Remittances rebounded by more than 15% year-on-year in early 2025. Reserves stabilised above immediate crisis thresholds. Inflation remained high but stopped accelerating, hovering around 8% to 9%. Just as importantly, expectations of freefall were reversed. The bleeding slowed.

The Yunus period also benefited from forces beyond policy control. El Niño receded, fuel prices softened and agricultural output rebounded. Power demand eased and the pressure on the import bill declined.

These developments mattered more than any single fiscal intervention. The interim government delivered relief and relief buys time in a fractured economy. But it does not obviously fix the structure.

This is the context in which the Bangladesh Nationalist Party government took power on February 17. It inherits an economy that is no longer collapsing, but it is also far from healthy.

Private investment remains weak, below 23% of GDP. Private-sector credit growth hovers around 6%, the lowest in decades.

The tax-to-GDP ratio remains near 8%, among the lowest globally, constraining fiscal capacity. Public debt has risen steadily, and debt servicing absorbs an increasing share of revenue. Inflation continues to erode real incomes, and the banking system remains burdened with legacy non-performing loans.

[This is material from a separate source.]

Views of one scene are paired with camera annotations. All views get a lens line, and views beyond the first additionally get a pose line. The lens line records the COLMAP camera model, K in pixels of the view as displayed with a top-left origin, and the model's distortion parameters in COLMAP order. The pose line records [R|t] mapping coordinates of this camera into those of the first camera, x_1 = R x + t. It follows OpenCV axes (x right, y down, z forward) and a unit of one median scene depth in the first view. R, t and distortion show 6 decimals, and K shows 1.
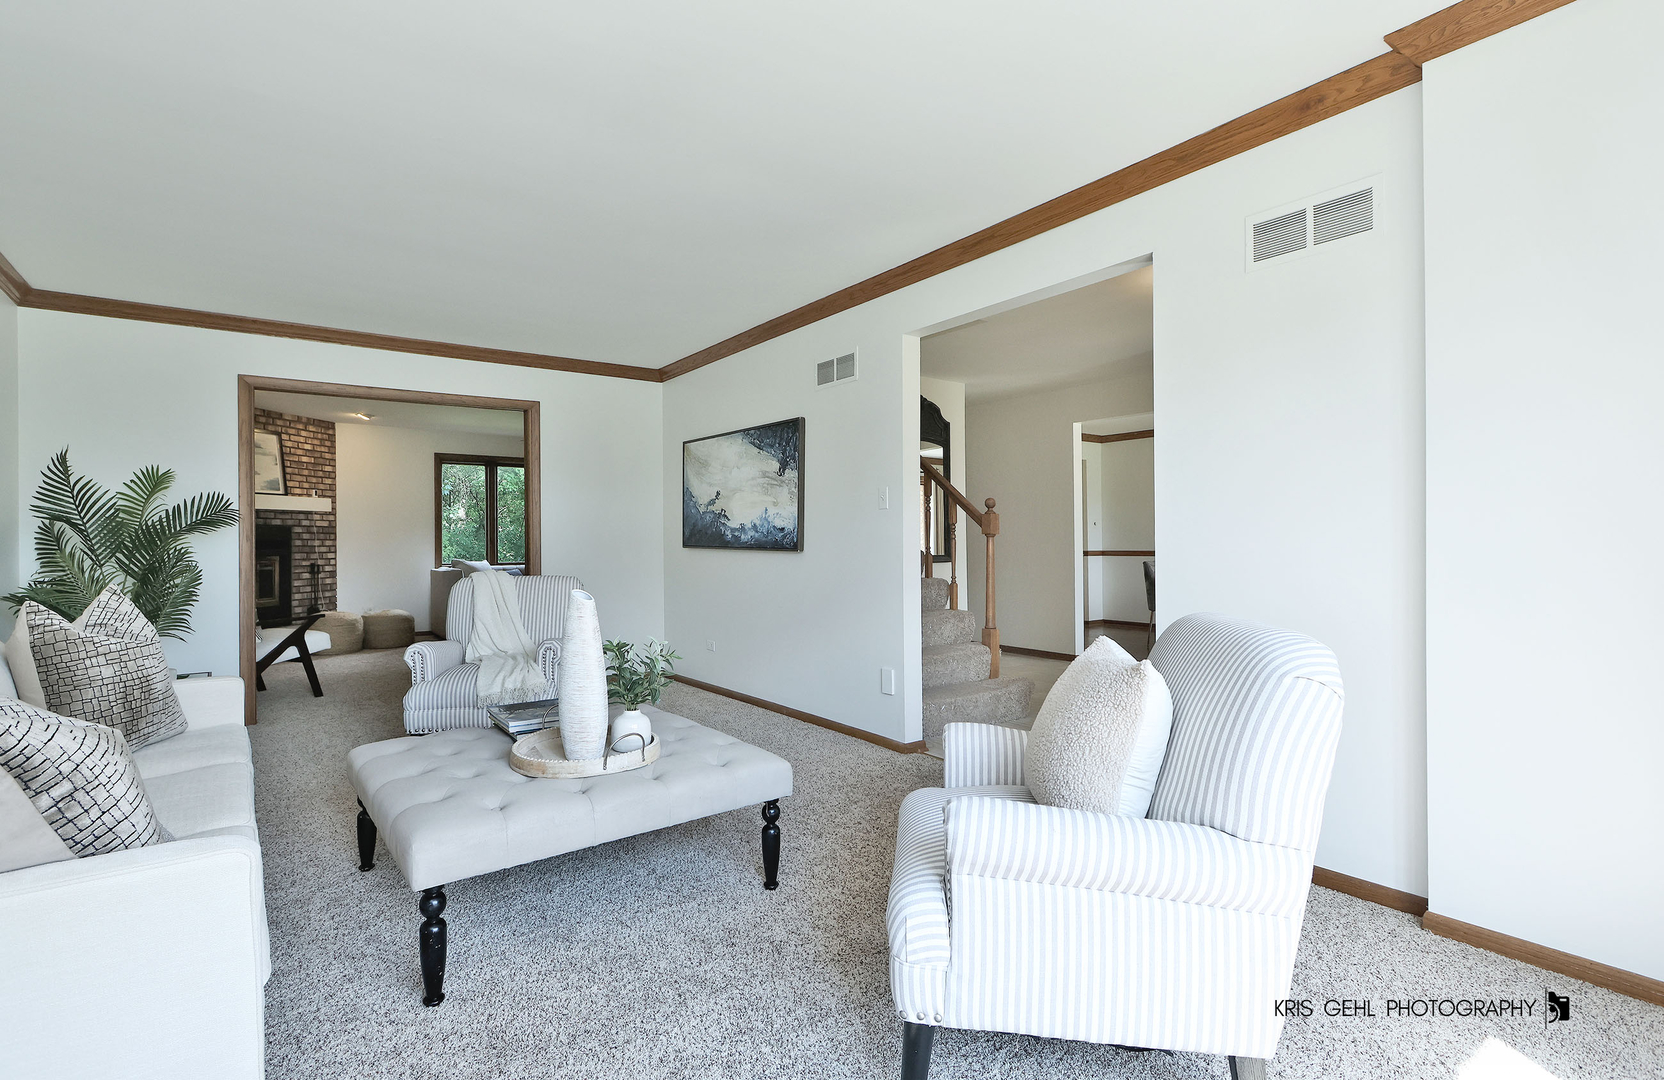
lens RADIAL K [[770.3, 0, 805.9], [0, 770.3, 523.5], [0, 0, 1]] dist [-0.000700, -0.000107]
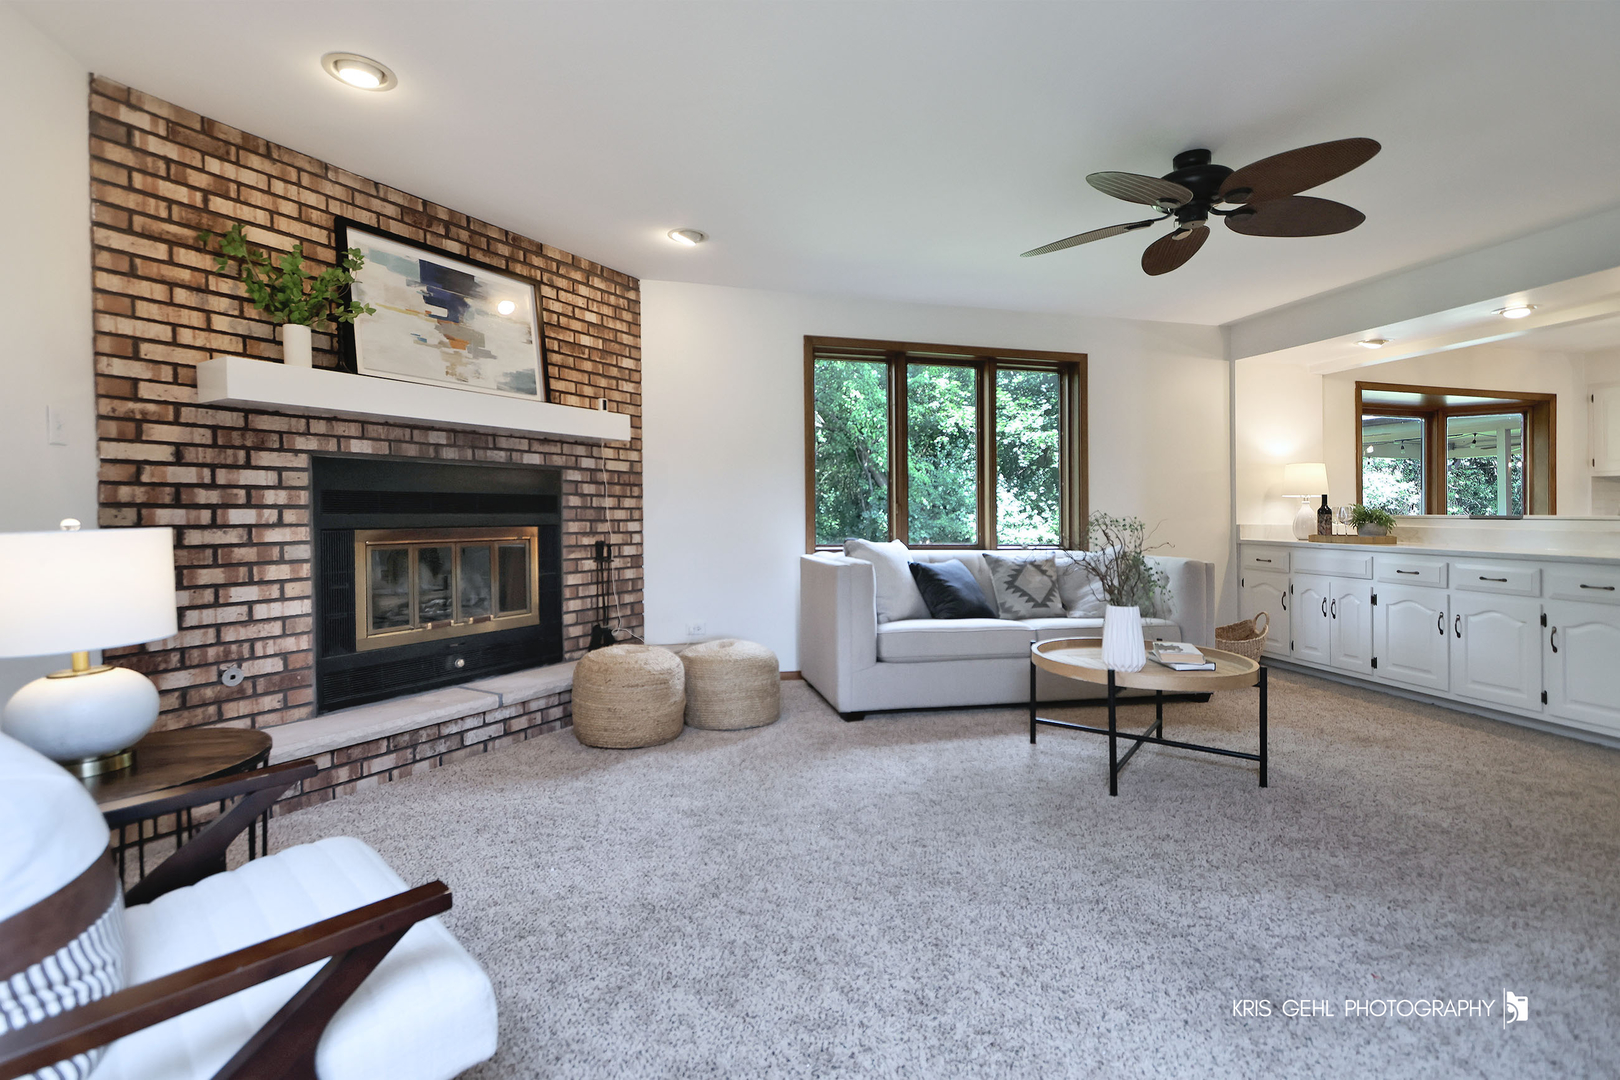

The export sector remains dangerously concentrated in garments at a time when global trade is fragmenting and protectionism is rising. Graduation from least-developed-country status threatens preferential market access unless productivity and diversification improve rapidly.

Early signals from the new administration did not suggest an awareness of the stakes, particularly around monetary governance and banking supervision, as it was observed with the sudden removal of the central bank chief on February 25.

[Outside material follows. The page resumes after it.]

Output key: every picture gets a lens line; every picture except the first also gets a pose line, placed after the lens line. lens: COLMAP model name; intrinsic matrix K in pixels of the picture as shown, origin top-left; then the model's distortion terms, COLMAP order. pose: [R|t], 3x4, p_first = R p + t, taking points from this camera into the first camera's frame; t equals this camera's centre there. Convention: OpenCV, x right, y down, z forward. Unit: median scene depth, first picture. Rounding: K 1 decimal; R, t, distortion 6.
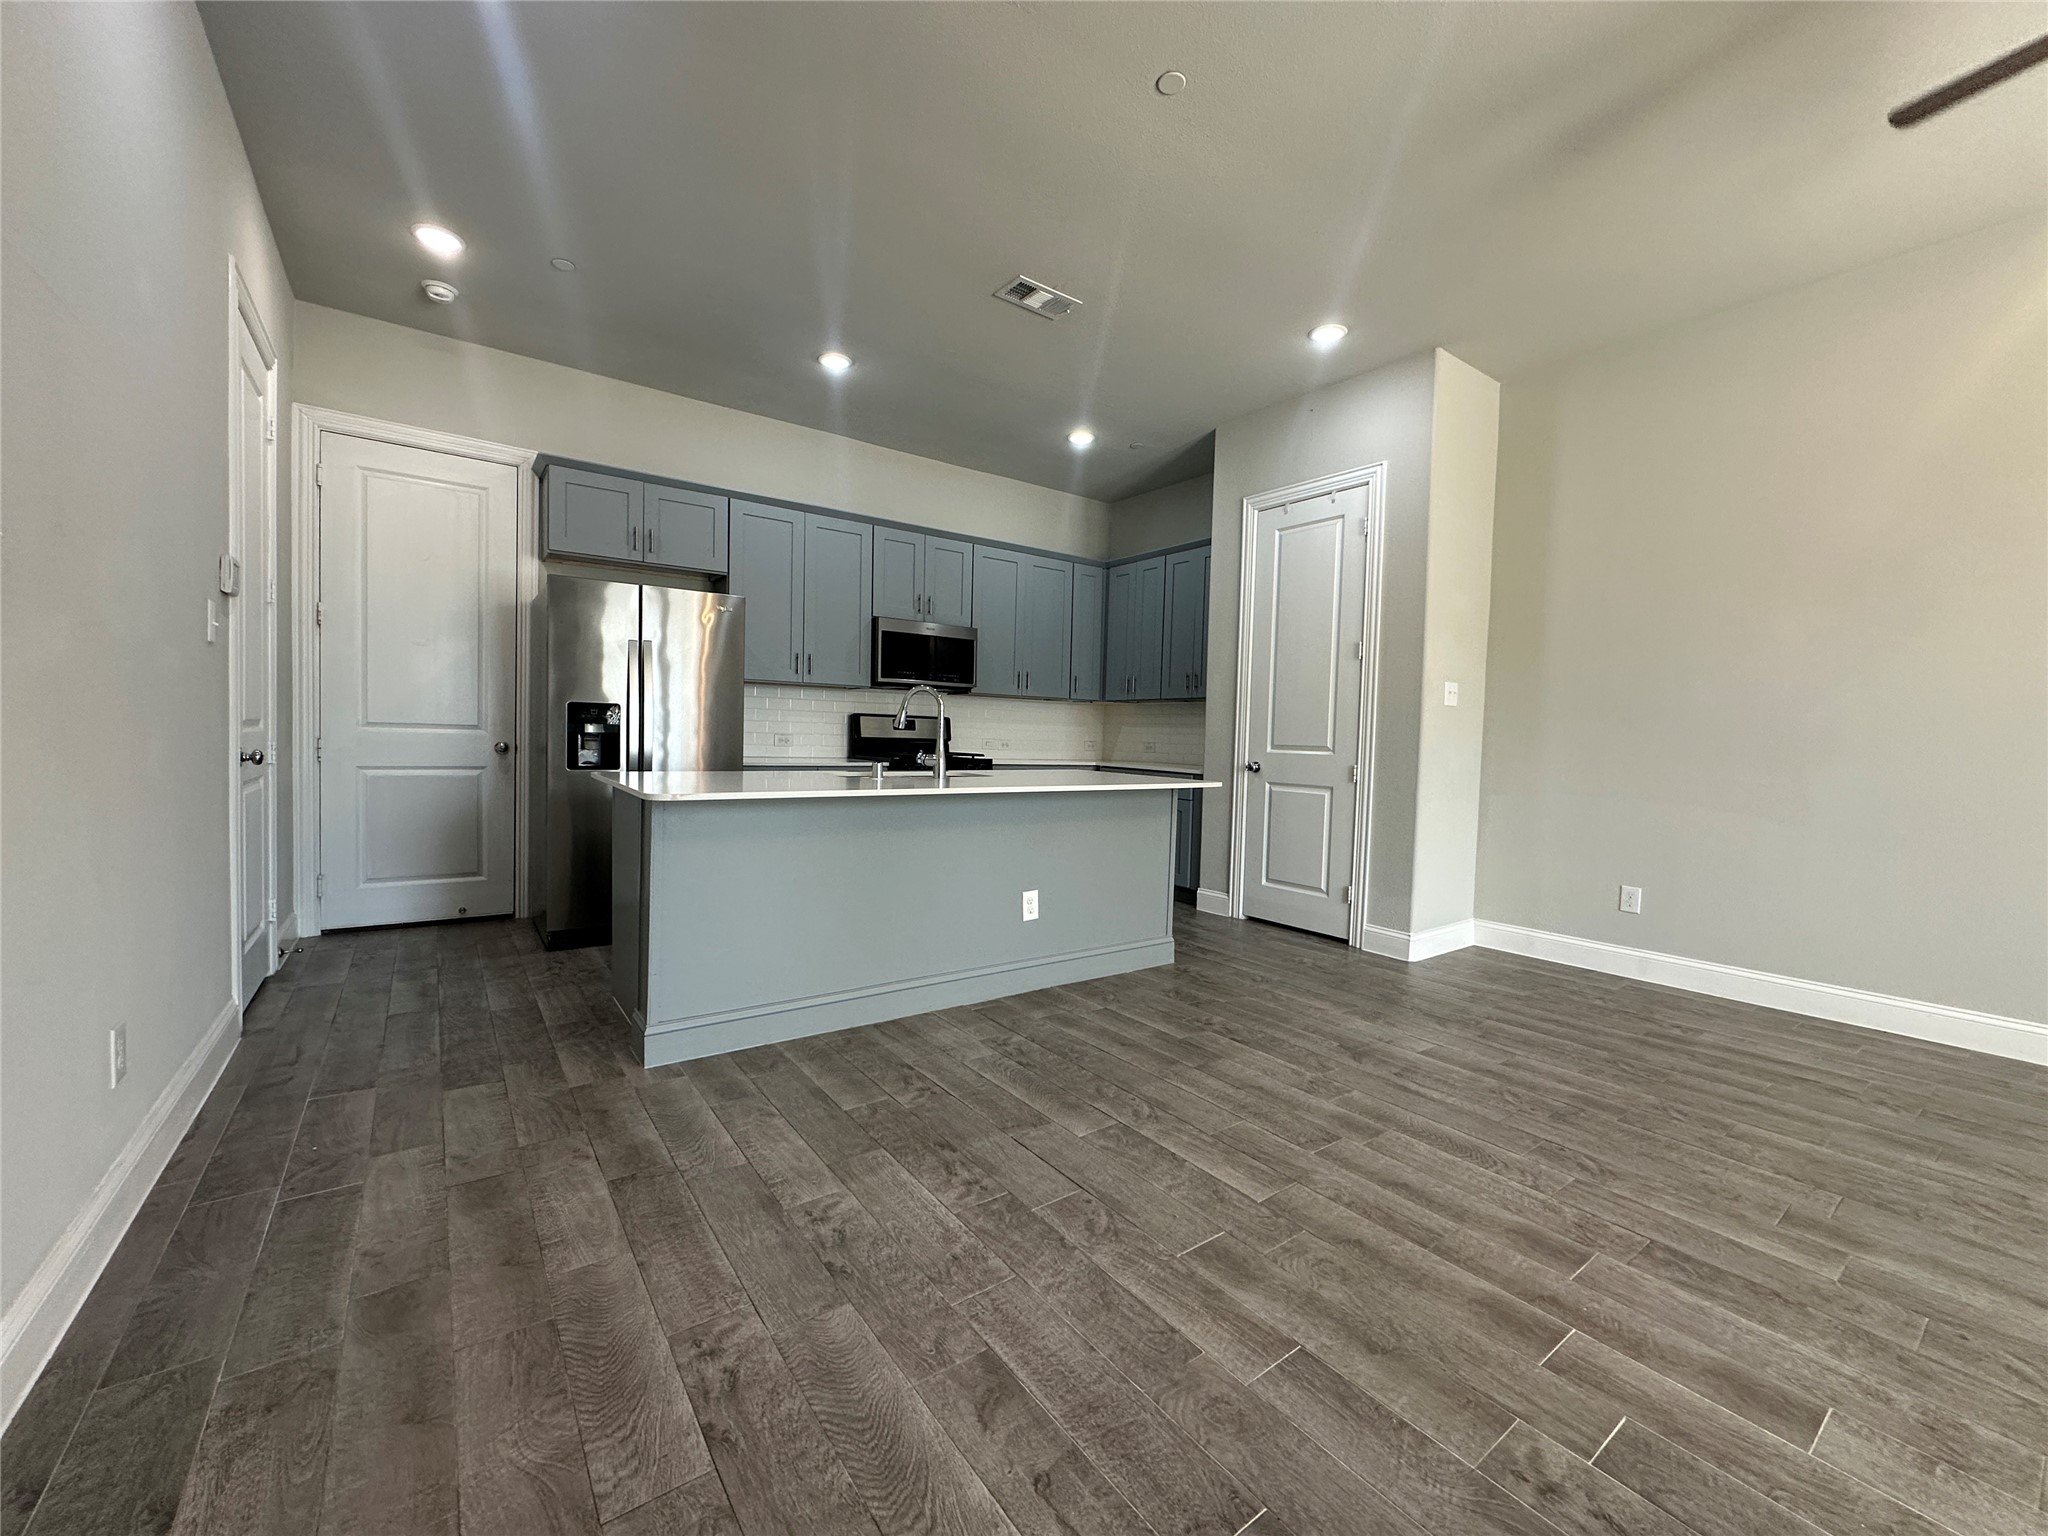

The electorate that removed Hasina did so because its economic buffer vanished. That buffer has not been rebuilt. Any renewed shock – be it inflation, power shortages, job losses or currency instability – will have immediate political consequences.

Bangladesh has crossed a threshold where economic failure translates directly into loss of political legitimacy.

The defining lesson of the past decade is stark. Politics in Bangladesh now follows economics, not the other way around.

Growth narratives cannot be manufactured anymore. Reserves cannot be defended by decree. Banking systems cannot be stabilised by loyalty.

The Bangladesh Nationalist Party government must now deliver structural repairs in a global environment far less forgiving than the one that sustained Bangladesh’s earlier rise. Stabilisation has removed the excuse of crisis. Expectations are rising. Resources are limited. And the memory of how quickly prosperity unraveled is still fresh.

If the new government governs as if 2015 has returned, it will discover, much as its predecessor did, that Bangladesh’s economy no longer allows that illusion.